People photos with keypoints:
○ ○ ○
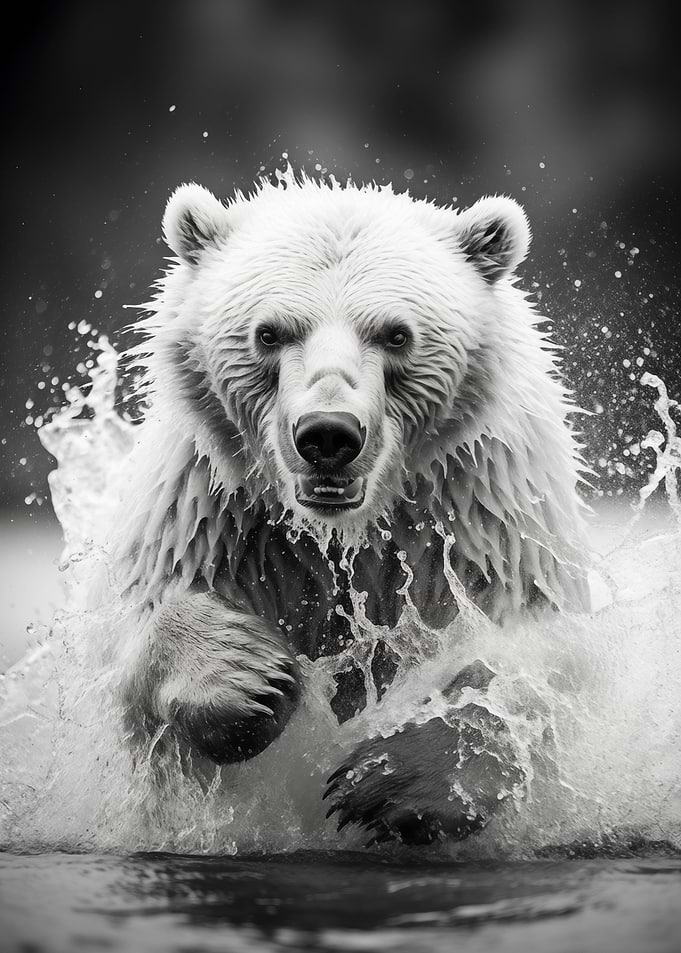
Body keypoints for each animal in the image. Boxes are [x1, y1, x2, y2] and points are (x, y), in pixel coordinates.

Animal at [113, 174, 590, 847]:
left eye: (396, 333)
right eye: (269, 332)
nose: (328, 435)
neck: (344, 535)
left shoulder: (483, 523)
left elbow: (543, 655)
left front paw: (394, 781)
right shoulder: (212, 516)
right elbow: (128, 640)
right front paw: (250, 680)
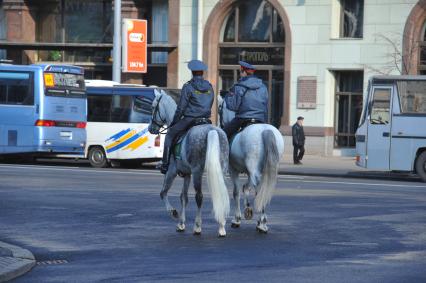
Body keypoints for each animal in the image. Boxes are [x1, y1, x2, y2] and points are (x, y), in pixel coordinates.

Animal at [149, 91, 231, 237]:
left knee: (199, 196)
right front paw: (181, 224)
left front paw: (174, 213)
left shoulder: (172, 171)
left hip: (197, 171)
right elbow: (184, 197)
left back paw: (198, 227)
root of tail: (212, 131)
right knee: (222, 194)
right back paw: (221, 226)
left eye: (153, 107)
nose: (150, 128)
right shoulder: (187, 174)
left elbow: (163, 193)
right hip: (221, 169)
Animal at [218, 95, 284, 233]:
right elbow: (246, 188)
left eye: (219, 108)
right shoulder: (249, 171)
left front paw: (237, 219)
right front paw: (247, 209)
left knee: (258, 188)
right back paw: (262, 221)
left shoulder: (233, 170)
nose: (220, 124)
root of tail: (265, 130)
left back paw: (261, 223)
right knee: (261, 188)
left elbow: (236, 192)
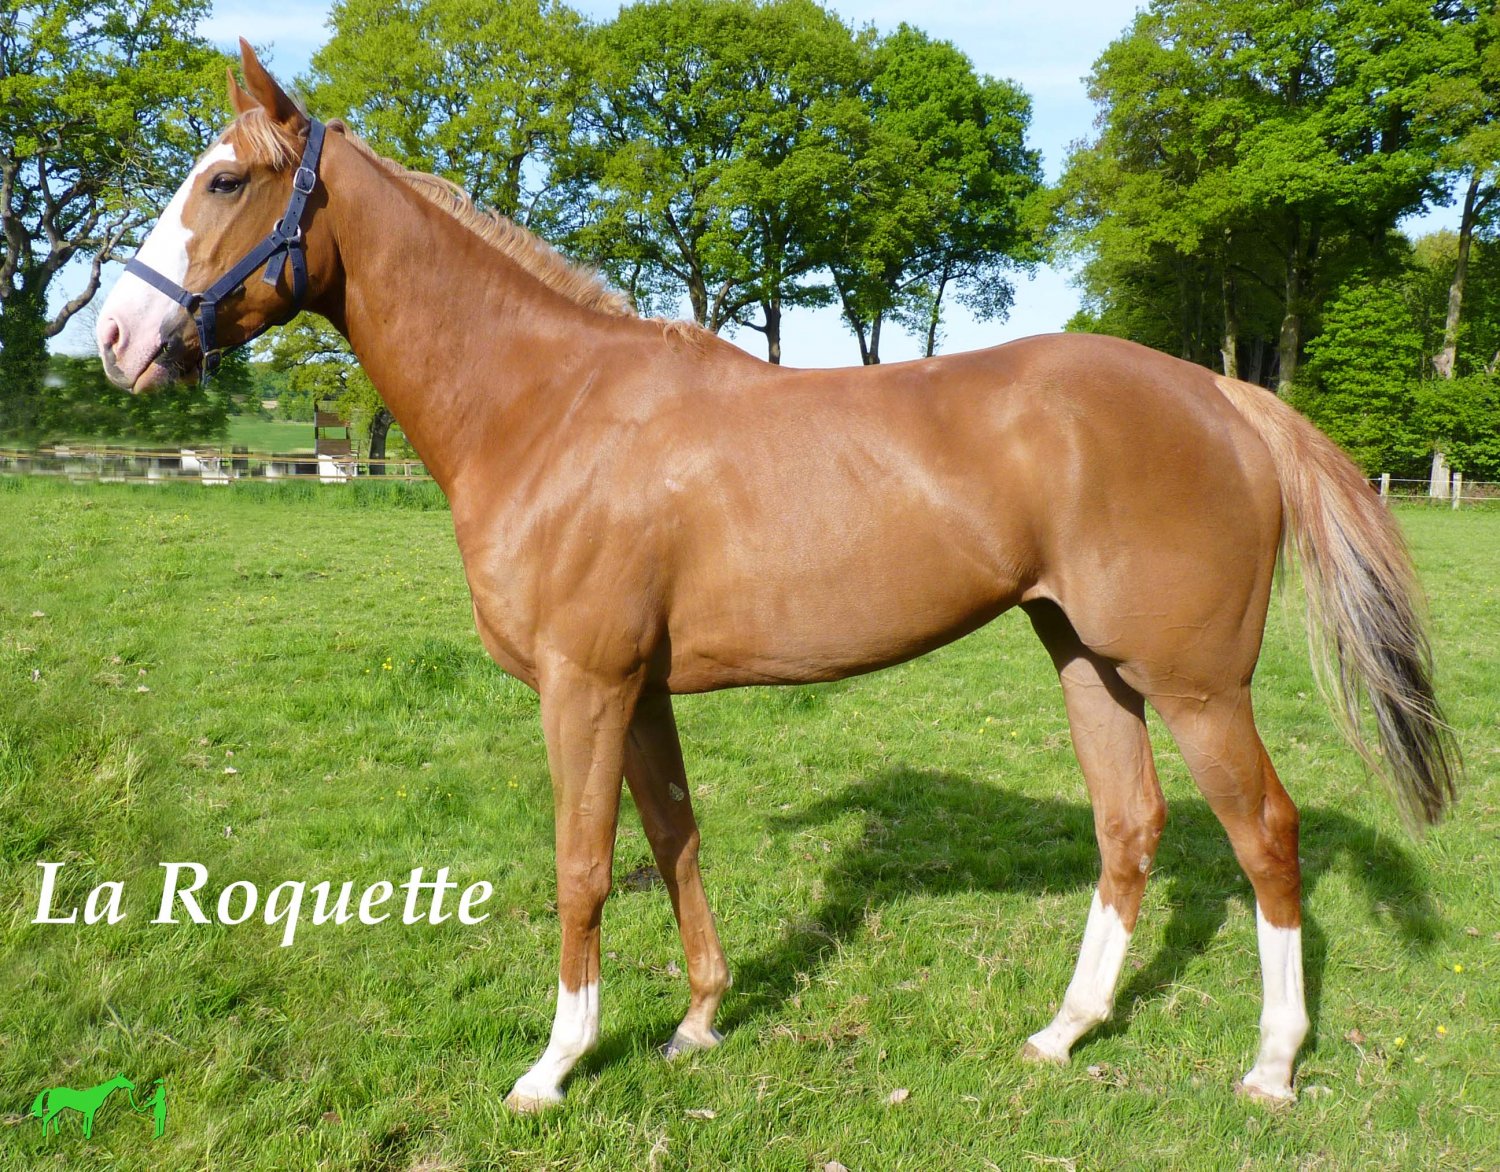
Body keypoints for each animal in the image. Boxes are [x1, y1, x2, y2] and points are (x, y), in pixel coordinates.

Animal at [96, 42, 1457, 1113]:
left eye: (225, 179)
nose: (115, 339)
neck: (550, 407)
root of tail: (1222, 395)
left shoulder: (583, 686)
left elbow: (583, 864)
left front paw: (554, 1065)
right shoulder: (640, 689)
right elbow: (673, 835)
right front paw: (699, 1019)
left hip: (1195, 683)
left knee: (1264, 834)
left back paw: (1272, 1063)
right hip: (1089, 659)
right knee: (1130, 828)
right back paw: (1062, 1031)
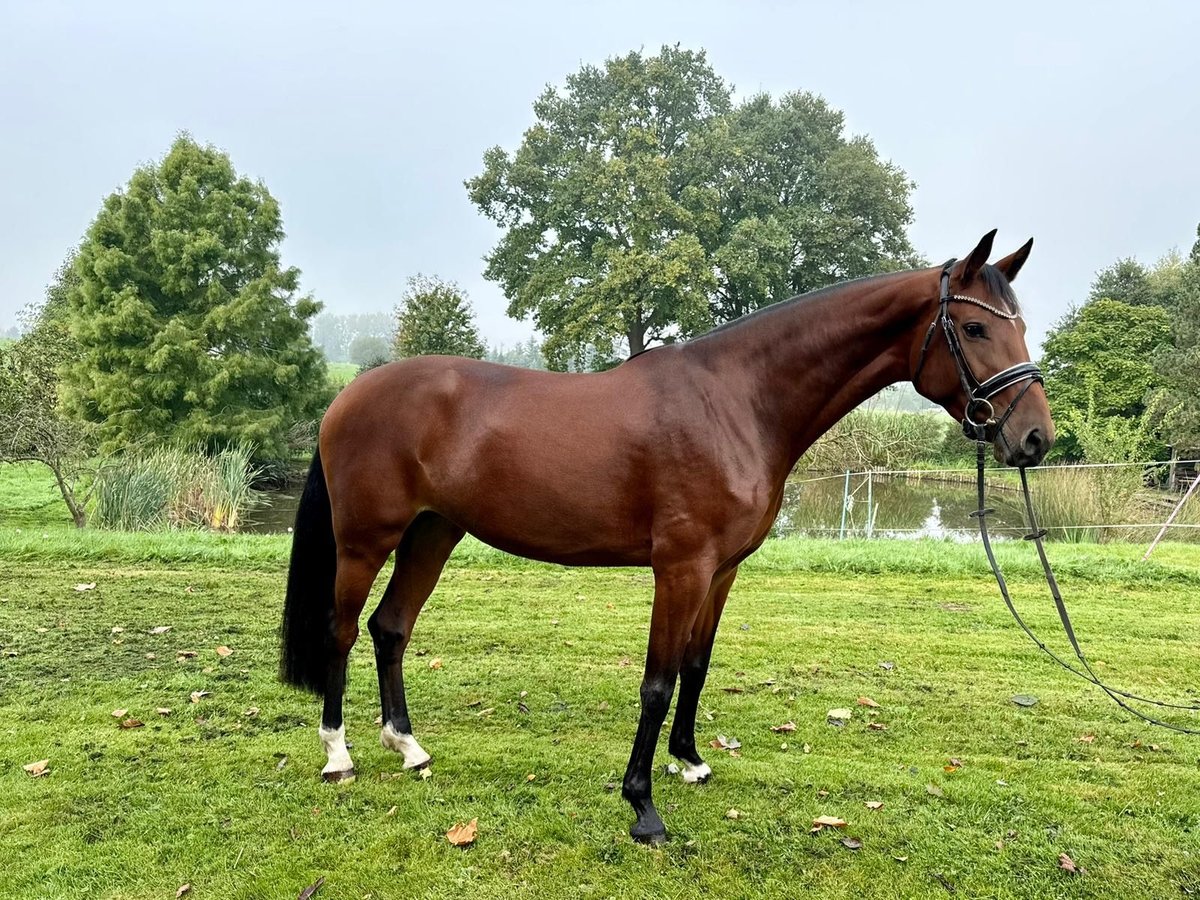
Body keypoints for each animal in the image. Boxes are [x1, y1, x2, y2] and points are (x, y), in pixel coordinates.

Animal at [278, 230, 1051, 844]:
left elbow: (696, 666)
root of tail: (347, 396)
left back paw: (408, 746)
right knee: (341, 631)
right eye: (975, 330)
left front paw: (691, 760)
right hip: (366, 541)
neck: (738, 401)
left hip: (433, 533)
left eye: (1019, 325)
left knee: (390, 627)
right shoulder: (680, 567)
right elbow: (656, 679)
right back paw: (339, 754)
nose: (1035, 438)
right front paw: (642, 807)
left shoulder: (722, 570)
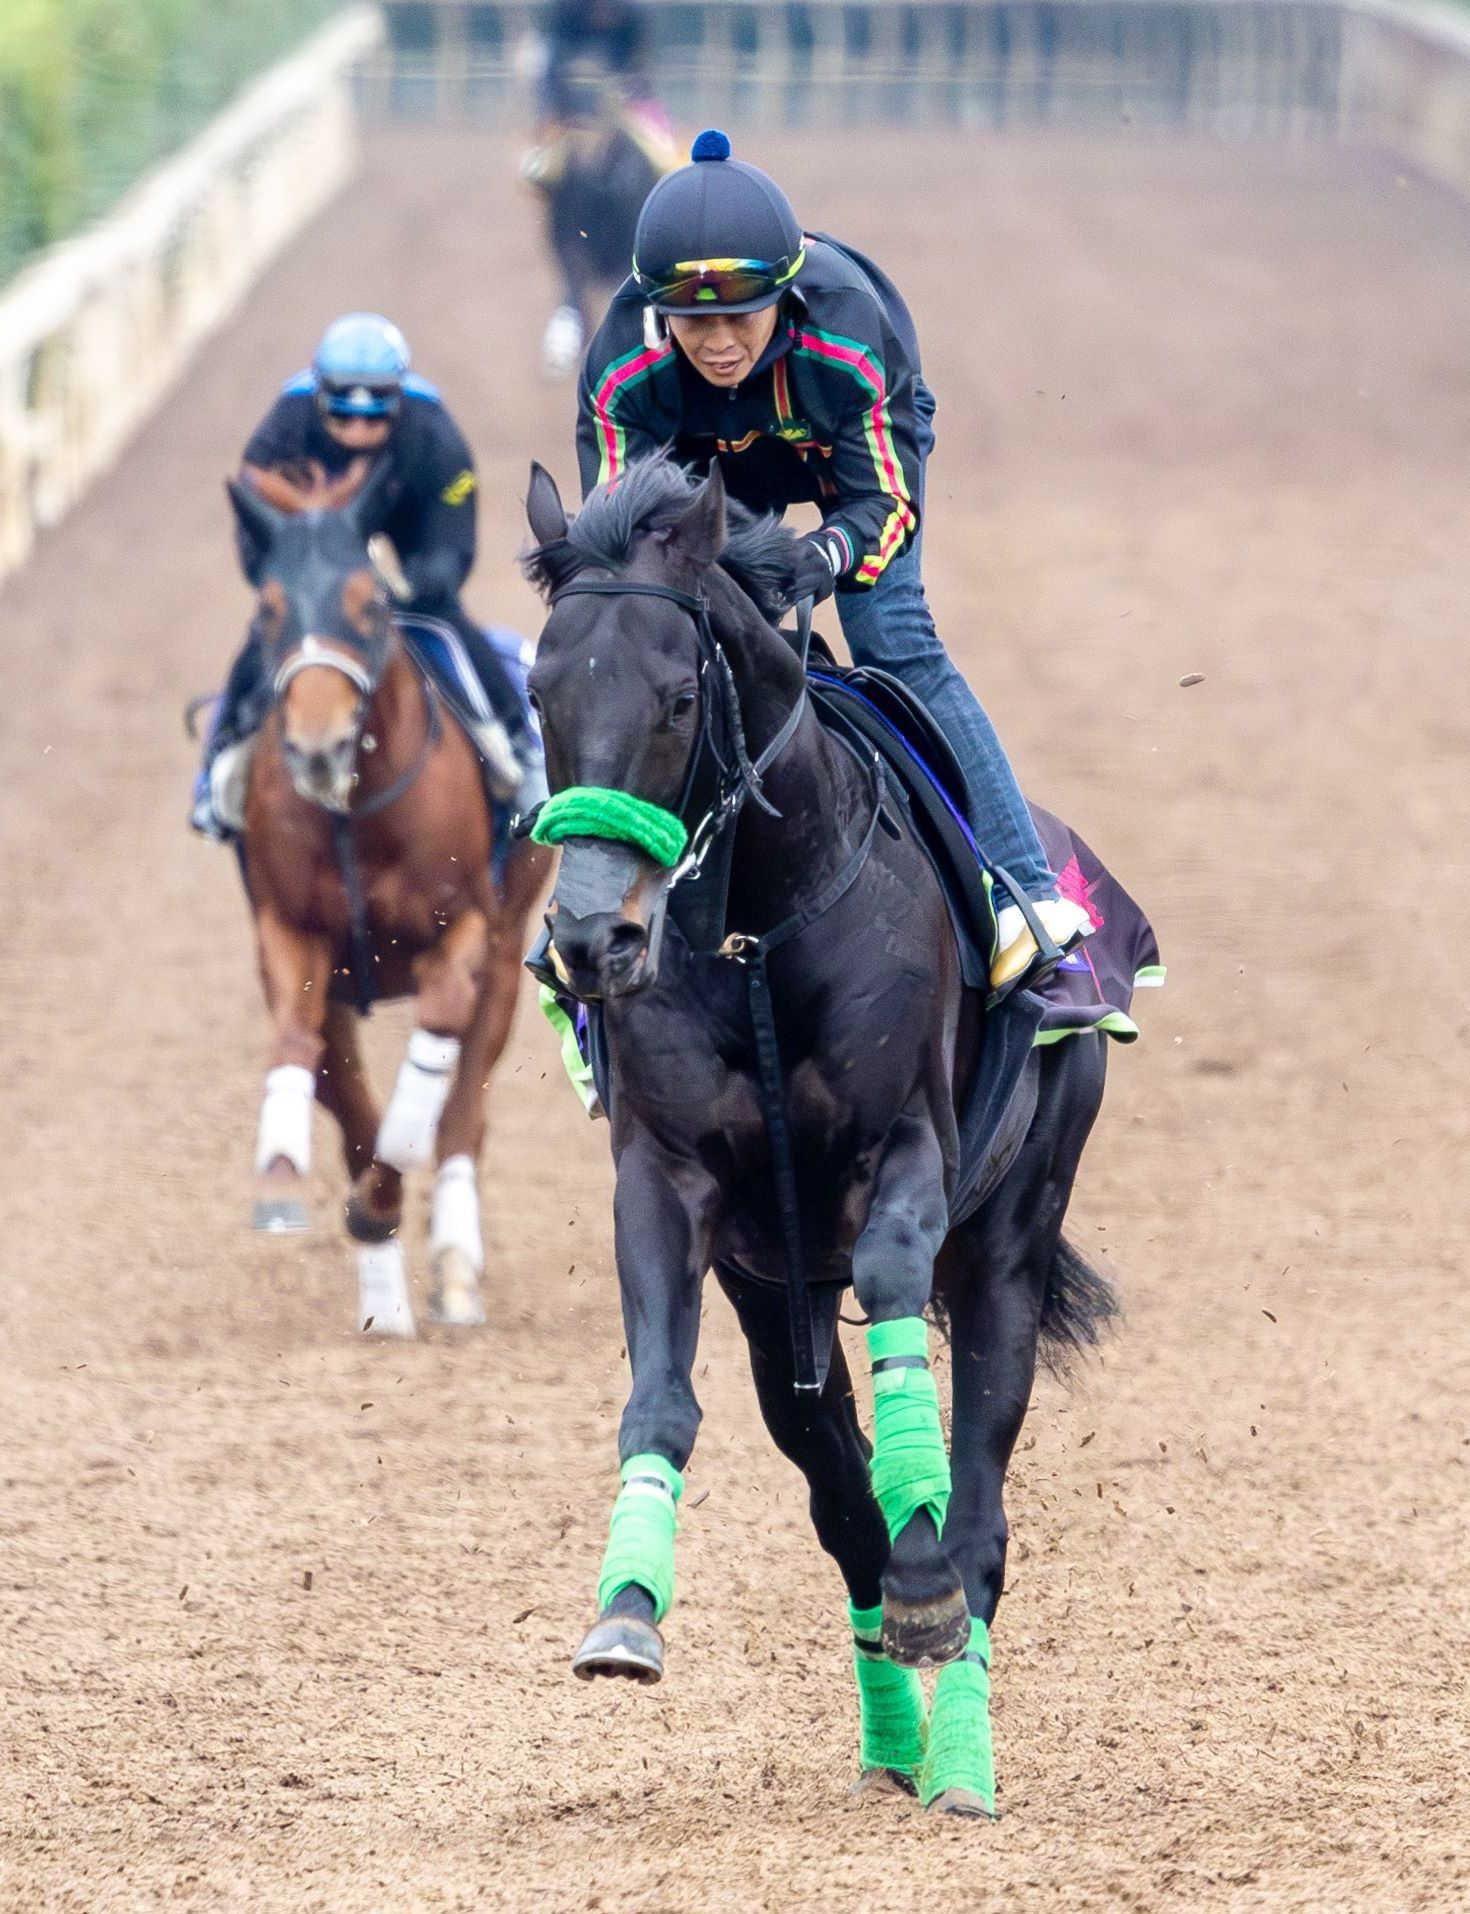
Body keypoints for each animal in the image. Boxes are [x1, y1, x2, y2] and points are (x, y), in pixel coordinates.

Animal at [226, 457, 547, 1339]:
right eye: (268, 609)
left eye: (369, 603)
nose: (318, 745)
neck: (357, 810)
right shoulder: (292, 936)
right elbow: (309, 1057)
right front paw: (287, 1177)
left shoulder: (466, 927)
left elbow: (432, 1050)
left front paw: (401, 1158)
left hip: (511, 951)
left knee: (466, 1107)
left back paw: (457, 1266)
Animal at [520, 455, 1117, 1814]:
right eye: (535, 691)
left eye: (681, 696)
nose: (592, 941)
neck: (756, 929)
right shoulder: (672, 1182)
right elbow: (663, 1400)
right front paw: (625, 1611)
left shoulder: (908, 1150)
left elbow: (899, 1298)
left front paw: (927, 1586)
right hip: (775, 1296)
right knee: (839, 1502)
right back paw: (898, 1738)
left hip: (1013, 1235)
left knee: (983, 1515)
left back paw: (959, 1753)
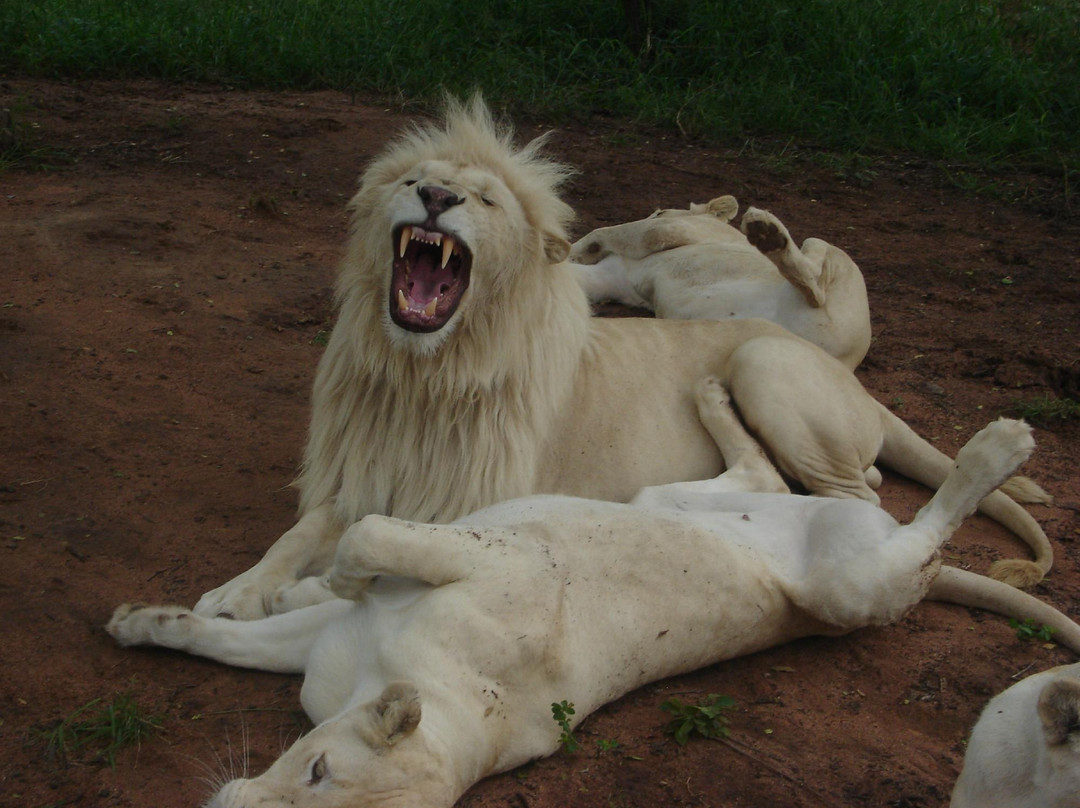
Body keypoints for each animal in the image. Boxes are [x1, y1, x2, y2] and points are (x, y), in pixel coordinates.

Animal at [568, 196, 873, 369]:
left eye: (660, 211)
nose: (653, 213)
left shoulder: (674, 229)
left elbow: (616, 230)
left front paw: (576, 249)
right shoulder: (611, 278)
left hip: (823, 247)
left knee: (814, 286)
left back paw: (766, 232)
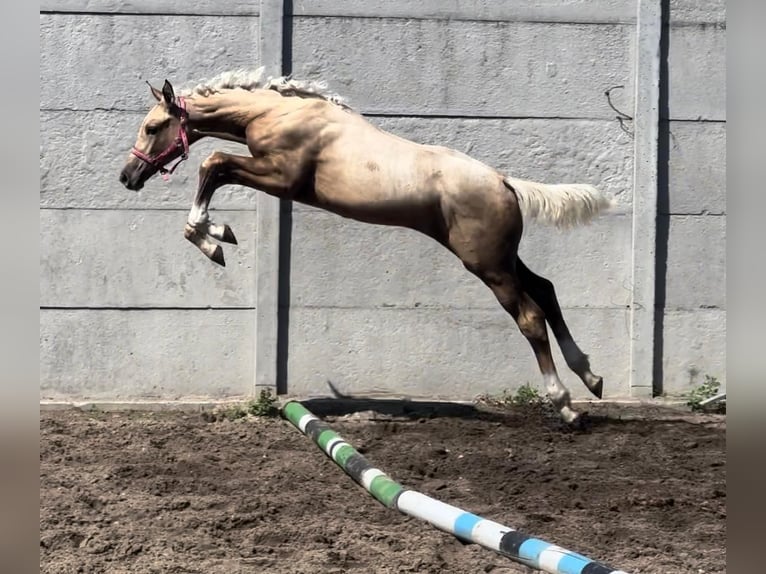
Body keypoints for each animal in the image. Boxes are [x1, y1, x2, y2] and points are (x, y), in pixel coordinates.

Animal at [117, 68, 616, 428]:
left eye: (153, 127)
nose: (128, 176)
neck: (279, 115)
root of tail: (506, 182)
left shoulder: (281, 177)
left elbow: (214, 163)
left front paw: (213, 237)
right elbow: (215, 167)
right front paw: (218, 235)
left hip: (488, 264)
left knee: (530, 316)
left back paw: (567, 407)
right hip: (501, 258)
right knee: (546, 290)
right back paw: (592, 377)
○ ○ ○
■ PROBLEM DESCRIPTION ■
Starting at the line above that holds "right eye: (268, 609)", repeat every line exactly down to and including the line that holds "left hip: (488, 264)", then stop. Do not carry over any pictures.

■ RESULT FOR THIS EXERCISE ■
right eye: (268, 609)
left eye: (369, 603)
nose: (318, 745)
neck: (357, 810)
right shoulder: (292, 936)
right elbow: (309, 1057)
right front paw: (287, 1177)
left shoulder: (466, 927)
left elbow: (432, 1050)
left front paw: (401, 1158)
left hip: (511, 951)
left knee: (466, 1107)
left back paw: (457, 1266)
Animal at [520, 455, 1117, 1814]:
right eye: (535, 691)
left eye: (681, 696)
nose: (592, 941)
neck: (756, 929)
right shoulder: (672, 1182)
right elbow: (663, 1400)
right front paw: (625, 1611)
left shoulder: (908, 1150)
left elbow: (899, 1298)
left front paw: (927, 1586)
right hip: (775, 1296)
right knee: (839, 1502)
right back paw: (898, 1738)
left hip: (1013, 1235)
left knee: (983, 1515)
left back paw: (959, 1753)
Body keypoints for each animal in the image. Boxes are [x1, y1, x2, y2] and points are (x, y), in pixel coordinates.

Animal at [568, 196, 873, 369]:
left eye: (660, 211)
nose: (653, 213)
left shoulder: (674, 229)
left elbow: (616, 230)
left front paw: (576, 249)
right shoulder: (611, 278)
left hip: (823, 247)
left knee: (814, 286)
left back paw: (766, 232)
Body keypoints for each animal in the image. Boxes are [x1, y1, x2, y2] and points are (x, y), in pixel coordinates.

Animal at [117, 68, 616, 428]:
left eye: (153, 127)
nose: (128, 176)
neck: (279, 115)
root of tail: (506, 182)
left shoulder: (281, 177)
left elbow: (214, 163)
left front paw: (213, 237)
right elbow: (215, 167)
right front paw: (218, 235)
left hip: (488, 264)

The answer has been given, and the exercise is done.